According to Gallup’s monthly poll of political affiliation, those who identify as independents make up 45% of Americans. This finding is one of the highest results since the measurement started in 2004. It has only reached this level in 3% of surveys and has only been higher 3% of the time. This survey and many of the registration changes also took place before the inauguration and the slew of unpopular executive actions President Biden has taken since then.
For example, in Pennsylvania, through January 25th, nearly 10,000 voters dropped out of the Republican Party. Of those, 3,476 registered as Democrats, leaving about 6,500 unaffiliated. These moves also came before Biden’s ban on new oil and gas leases on federal lands and just a few days after he rejoined the Paris accords. Pennsylvania has a large energy sector, which will impact voters’ views as the real-world impacts of Biden’s policies sink in.
The 6,500 who remain unaffiliated may mirror the 4,200 voters who left the Republican Party in Colorado who are now unaffiliated. While 4,600 left altogether between January 6th and 12th, only 200 registered as Democrats and another 200 registered with conservative parties.
The 4,200 now-unaffiliated voters that Colorado Public Radio contacted gave more nuanced reasons for leaving. One young woman said that being a registered Republican could lead to getting targeted for abuse. Others were upset with how quickly the GOP abandoned President Trump after Election Day. Some described themselves as backing away from politics altogether. Still others said they wanted to act locally to moderate the Democrat Party in Colorado, which has become quite blue. As one of these voters noted:
“Aw, hell,” Martin Lee Hussman said. “It’s easy to switch back to something else if I don’t like the way this one’s going.”
In North Carolina, Republicans lost 5,855 voters between January 7th and January 22nd, who appear to have changed to unaffiliated. Western Carolina University political science professor Chris Cooper told The News & Observer that this is typical. He added that the numbers are low enough that they are not likely to change election outcomes.
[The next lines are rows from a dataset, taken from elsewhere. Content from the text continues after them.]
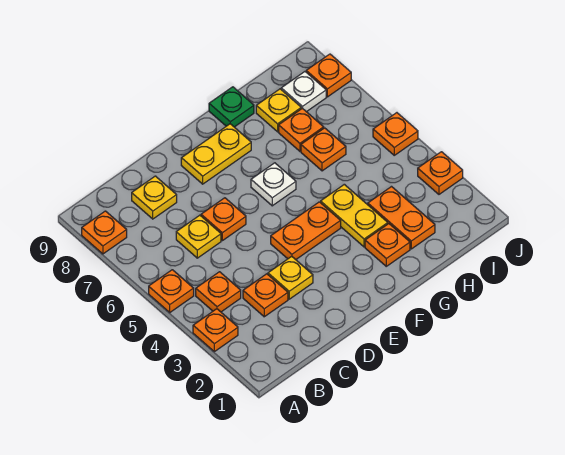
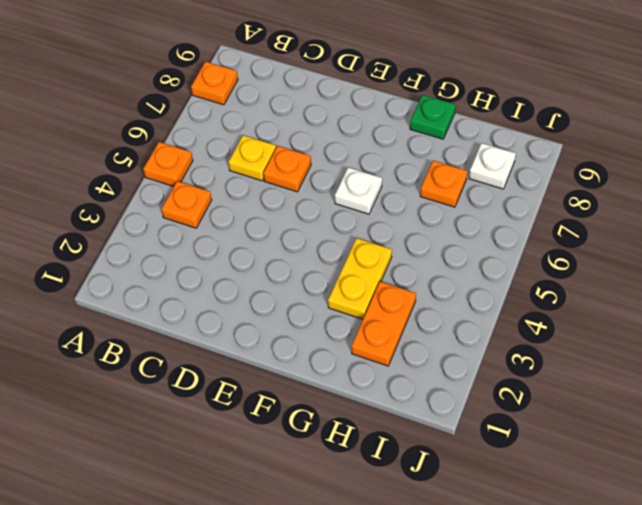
none -> orange plate A3 level 1
none -> orange plate C3 level 1
none -> yellow plate C8 level 1

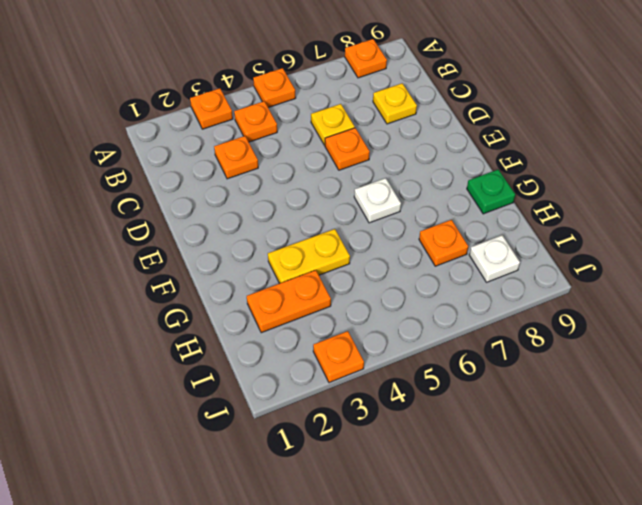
none -> yellow plate D3 level 1
none -> orange plate E4:F4 level 1
none -> yellow plate E8:F8 level 1

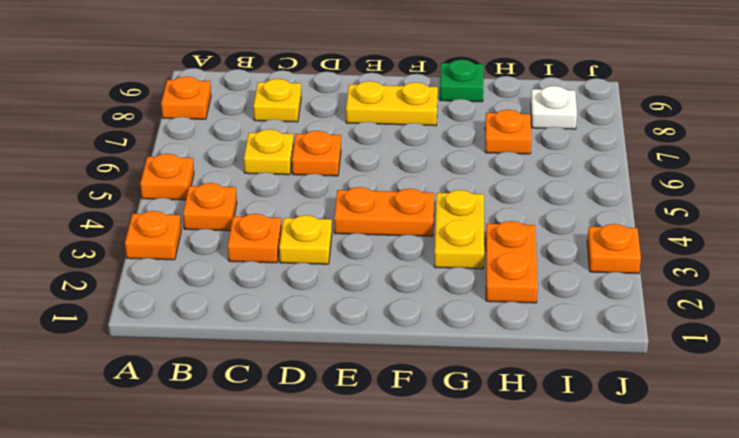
none -> white plate F6 level 1
none -> orange plate G2 level 1
none -> orange plate H6 level 1

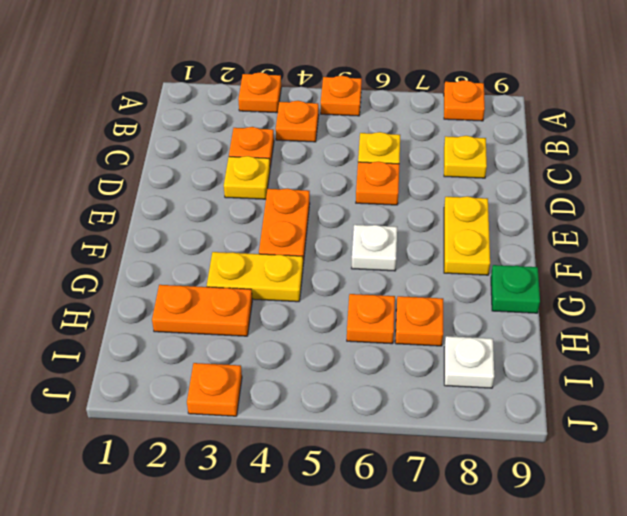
none -> orange plate G2 level 1
none -> yellow plate H8 level 1
none -> orange plate J5 level 1

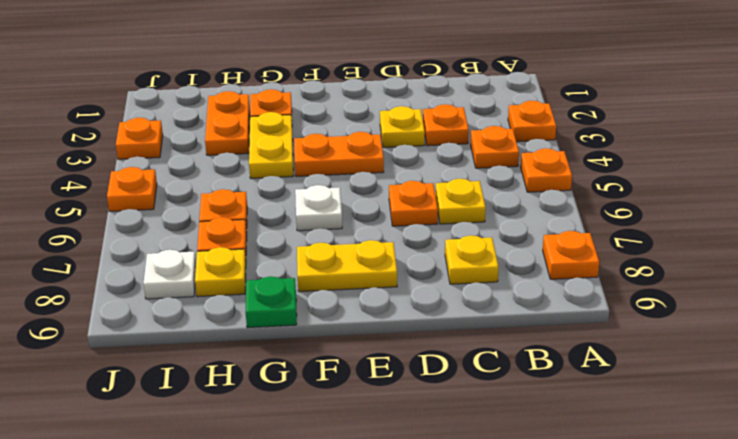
none -> orange plate J8 level 1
The North Carolina Republican Party communications director, Tim Wiggington, probably had the most reasonable perspective. First, he noted that small swings in the more than 7 million registered voters are not overly concerning. From The News & Observer:
“We are confident that as voters observe the Republican America First Agenda compared to the Biden Administration’s America Last agenda more North Carolinians will vote Republican during the 2022 midterm election and the 2024 Presidential election continuing to keep North Carolina red,” Wigginton said.
The Republican Party has always stood for personal liberty, family values and economic prosperity. As Democrats wage war on these core American values with the Biden-Schumer-Pelosi Agenda no one should be surprised when voters pick Republican candidates this November.”
Leave it to the communications guy to hit the nail on the head. The battle for hearts and minds in 2022 is just beginning, and Democrats’ strategy is exactly what they promised before the election. The new administration is taking a hard left, and Democrat leaders in Congress are looking for every procedural trick to move that agenda forward.
The latest is pushing President Biden’s $1.9 trillion COVID-19 relief package through reconciliation, which is not subject to a 60-vote majority in the Senate. You have to wonder how North Carolina, Colorado, and Pennsylvania residents will feel when they understand that package gives billions in bailouts to California, New York, and Illinois for deficits that have nothing to do with COVID-19.
Democrats seem determined to push a radical agenda in much the same way they did in the first two years of Barack Obama’s presidency. They had a supermajority in the Senate and a 76-seat majority in the House. It is easy to see how they may have seen that as a mandate. Yet Republicans took a chunk out of the former and a majority in the latter in the next cycle. Democrats’ majorities are much thinner now, and therefore much easier to take away.